Segment Start: TEXT PROVIDED
PaperPlanes#10 – Adonaïs

Imagine a man whose list of admirers reads like this:

  • poets and writers of the order of Lord Byron, Leigh Hunt, Thomas Love Peacock, Mary Shelley, Keats, Robert Browning and Thomas Hardy
  • social activists, no less than Henry David Thoreau, Leo Tolstoy, Karl Marx, Mahatma Gandhi and Martin Luther King Jr,
  • intellectual giants on the scale of Oscar Wilde, George Bernard Shaw, Bertrand Russell, WB Yeats and Aldous Huxley

You will only begin to gain an idea of the powerhouse that Percy Bysshe Shelley was and to think he was less than 30 when he died in an unfortunate storm. But it would have taken nothing less to bring such a man down!
Segment End: TEXT PROVIDED
Segment Start: DATA UNDER STUDY
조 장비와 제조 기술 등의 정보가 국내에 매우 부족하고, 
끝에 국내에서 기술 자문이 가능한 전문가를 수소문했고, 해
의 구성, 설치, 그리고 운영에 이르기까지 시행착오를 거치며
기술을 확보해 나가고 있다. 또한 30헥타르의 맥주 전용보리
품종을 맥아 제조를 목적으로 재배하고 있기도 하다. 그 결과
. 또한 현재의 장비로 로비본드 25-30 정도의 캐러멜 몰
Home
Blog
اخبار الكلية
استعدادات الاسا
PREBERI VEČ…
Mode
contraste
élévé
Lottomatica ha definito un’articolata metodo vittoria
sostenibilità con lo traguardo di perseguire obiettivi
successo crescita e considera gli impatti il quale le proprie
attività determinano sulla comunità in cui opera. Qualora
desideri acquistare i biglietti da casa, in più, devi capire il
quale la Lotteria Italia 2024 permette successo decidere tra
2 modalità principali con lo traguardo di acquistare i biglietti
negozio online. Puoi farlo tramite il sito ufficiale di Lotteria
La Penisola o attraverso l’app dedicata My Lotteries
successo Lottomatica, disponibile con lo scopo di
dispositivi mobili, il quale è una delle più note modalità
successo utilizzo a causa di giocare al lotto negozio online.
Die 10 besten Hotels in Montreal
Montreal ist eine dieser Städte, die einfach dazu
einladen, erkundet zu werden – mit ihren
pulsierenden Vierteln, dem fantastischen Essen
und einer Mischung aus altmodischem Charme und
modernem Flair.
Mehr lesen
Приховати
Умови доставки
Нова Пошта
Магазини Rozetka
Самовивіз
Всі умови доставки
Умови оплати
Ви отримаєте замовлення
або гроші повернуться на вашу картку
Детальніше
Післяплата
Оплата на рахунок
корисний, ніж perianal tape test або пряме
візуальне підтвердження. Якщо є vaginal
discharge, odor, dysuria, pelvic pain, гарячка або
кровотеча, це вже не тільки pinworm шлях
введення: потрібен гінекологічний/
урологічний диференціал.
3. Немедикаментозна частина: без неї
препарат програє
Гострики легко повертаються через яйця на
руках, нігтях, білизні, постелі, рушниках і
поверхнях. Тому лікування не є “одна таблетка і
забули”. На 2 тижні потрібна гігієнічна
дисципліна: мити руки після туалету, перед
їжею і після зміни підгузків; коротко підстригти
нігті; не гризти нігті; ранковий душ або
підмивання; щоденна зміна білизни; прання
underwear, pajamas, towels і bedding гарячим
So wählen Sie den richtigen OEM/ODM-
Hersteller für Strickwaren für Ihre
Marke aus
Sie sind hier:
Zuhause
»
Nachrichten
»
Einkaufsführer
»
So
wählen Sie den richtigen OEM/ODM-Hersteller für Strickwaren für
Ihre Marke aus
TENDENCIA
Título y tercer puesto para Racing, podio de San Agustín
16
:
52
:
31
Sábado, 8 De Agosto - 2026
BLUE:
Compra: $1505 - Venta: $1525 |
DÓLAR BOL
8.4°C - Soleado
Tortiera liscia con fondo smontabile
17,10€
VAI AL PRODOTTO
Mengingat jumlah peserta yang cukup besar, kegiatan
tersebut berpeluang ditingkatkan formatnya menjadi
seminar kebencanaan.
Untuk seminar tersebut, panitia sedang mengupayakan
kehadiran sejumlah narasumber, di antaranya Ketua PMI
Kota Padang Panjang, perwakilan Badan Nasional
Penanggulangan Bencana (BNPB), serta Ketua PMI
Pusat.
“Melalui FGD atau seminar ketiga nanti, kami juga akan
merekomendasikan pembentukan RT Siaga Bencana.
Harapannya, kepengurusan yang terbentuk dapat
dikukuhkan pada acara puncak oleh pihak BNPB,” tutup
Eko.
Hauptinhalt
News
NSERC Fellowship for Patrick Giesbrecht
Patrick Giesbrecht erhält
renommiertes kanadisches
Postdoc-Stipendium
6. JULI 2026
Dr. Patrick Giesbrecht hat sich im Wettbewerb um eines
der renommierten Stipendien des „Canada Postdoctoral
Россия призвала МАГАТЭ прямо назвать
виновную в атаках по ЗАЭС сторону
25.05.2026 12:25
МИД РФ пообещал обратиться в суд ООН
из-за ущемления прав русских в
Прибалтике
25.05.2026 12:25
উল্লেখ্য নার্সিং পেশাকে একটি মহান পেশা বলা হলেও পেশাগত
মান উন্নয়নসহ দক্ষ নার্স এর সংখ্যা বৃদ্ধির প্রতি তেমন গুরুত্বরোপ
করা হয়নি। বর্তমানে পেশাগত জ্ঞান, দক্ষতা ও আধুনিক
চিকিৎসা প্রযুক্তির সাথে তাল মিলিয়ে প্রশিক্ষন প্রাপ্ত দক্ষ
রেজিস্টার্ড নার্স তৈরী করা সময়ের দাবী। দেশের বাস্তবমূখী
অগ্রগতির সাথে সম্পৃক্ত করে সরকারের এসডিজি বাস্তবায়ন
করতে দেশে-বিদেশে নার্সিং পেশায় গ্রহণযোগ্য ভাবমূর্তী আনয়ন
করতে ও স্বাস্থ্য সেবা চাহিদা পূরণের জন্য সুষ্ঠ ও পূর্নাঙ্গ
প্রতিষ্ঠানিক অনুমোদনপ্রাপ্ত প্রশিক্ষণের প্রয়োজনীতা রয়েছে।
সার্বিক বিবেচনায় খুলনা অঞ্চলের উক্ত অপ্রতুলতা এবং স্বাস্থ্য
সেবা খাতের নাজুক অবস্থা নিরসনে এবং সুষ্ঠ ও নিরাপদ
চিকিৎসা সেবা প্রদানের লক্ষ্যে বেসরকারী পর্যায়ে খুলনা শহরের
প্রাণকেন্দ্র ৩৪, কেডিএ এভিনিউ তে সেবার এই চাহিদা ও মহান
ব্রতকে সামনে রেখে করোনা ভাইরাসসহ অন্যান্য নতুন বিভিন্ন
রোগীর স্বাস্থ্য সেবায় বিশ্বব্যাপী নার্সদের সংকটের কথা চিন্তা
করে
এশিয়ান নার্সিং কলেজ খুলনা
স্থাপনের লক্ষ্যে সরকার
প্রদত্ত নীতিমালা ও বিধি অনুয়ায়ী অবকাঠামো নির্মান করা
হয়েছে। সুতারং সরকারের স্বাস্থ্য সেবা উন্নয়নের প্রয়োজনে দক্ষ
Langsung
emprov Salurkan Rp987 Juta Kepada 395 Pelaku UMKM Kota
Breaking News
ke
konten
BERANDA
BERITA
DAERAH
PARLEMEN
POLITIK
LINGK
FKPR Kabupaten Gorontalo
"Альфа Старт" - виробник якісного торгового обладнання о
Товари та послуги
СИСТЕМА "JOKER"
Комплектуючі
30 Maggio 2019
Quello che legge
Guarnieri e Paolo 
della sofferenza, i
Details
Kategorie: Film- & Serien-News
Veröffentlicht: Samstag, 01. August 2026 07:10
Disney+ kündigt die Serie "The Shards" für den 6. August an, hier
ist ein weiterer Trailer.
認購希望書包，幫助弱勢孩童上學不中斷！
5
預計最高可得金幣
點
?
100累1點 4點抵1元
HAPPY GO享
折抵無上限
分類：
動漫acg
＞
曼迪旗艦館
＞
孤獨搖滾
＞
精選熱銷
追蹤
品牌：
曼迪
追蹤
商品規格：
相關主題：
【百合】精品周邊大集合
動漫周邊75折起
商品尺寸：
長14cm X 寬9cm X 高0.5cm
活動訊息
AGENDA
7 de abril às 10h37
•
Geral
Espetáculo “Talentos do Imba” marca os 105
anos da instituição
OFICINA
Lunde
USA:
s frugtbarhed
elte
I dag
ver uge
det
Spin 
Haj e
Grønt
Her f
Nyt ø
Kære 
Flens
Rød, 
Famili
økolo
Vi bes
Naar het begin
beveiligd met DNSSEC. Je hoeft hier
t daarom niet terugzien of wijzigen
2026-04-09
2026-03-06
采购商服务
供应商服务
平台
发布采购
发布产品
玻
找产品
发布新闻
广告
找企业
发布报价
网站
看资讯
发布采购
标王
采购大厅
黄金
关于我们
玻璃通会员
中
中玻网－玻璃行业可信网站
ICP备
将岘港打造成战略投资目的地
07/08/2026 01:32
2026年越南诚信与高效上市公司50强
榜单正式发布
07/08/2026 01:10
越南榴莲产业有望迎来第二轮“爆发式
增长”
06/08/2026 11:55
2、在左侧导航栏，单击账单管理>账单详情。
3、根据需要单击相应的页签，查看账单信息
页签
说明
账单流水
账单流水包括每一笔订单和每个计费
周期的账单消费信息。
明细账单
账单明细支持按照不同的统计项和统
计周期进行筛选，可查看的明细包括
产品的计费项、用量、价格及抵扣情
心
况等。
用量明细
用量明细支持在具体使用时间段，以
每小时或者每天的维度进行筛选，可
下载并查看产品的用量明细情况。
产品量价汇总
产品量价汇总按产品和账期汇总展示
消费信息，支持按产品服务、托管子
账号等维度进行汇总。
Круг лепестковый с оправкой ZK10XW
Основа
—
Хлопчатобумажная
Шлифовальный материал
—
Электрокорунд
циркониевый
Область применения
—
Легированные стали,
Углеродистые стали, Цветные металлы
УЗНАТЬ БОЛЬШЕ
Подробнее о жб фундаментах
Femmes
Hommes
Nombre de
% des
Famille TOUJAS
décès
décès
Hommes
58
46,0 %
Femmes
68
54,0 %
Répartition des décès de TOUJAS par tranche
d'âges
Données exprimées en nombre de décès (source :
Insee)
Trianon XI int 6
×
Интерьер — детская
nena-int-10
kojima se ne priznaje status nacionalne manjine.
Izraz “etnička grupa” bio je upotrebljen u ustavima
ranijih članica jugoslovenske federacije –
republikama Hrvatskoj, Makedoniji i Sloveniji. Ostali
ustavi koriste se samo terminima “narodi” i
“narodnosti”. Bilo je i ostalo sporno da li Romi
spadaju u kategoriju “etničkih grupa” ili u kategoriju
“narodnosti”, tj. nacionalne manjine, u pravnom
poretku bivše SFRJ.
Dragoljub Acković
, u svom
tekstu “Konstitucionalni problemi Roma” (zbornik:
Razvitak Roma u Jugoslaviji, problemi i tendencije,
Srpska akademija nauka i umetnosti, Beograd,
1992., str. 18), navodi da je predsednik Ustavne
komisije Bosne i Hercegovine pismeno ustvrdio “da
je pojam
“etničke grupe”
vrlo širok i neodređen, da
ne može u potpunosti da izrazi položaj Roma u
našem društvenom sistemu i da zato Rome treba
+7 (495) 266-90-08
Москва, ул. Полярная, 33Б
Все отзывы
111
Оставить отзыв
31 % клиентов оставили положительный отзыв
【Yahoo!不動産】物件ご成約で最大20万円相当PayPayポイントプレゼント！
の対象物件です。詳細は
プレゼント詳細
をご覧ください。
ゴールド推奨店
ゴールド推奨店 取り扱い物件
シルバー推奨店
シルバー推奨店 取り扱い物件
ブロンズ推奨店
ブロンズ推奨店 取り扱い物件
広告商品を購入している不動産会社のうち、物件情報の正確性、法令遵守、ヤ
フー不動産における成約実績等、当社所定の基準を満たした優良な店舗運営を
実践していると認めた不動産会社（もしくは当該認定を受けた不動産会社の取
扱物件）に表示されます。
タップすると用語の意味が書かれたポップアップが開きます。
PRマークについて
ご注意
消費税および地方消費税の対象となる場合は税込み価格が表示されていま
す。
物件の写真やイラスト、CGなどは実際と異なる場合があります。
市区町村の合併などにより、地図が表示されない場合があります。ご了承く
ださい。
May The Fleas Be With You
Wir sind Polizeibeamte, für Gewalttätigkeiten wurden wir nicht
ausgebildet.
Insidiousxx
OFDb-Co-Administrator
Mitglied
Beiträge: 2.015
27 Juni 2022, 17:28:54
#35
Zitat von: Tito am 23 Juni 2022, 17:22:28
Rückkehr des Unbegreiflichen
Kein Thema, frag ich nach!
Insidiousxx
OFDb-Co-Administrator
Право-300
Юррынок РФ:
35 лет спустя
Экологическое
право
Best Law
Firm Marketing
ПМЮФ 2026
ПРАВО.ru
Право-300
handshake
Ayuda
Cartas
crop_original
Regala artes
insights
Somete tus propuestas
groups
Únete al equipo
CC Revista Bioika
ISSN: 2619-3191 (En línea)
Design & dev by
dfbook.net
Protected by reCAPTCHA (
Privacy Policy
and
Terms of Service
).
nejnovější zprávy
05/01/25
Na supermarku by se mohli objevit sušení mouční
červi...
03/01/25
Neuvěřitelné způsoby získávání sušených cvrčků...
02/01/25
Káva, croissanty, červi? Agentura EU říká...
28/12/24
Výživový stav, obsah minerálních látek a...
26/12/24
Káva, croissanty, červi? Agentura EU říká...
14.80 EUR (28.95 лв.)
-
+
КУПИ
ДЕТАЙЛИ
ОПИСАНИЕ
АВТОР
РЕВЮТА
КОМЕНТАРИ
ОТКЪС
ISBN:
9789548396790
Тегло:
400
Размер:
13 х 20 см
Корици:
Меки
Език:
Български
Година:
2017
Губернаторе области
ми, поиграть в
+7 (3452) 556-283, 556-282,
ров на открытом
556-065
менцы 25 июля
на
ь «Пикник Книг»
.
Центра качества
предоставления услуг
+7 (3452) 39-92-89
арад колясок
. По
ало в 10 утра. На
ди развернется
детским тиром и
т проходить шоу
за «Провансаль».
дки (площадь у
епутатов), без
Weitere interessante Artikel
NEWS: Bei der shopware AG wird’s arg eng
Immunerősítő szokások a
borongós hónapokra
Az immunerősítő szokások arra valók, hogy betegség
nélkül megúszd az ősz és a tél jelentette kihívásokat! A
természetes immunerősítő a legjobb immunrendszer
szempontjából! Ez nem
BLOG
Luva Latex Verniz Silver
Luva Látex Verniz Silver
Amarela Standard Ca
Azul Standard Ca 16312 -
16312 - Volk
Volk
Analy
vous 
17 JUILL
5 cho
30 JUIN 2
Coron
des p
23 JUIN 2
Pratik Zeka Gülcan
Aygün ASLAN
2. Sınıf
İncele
Segment End: DATA UNDER STUDY
DESCRIPTION OF THE TASK:
Answer from the PaperPlanes#10 text:
(a) What is the name of the man whose admirers are listed?
(b) In which group of admirers does Karl Marx appear?
(c) What caused the man's death, and how old was he?

ANSWER AREA:
(a) Percy Bysshe Shelley.
(b) Social activists.
(c) He died in an unfortunate storm when he was less than 30.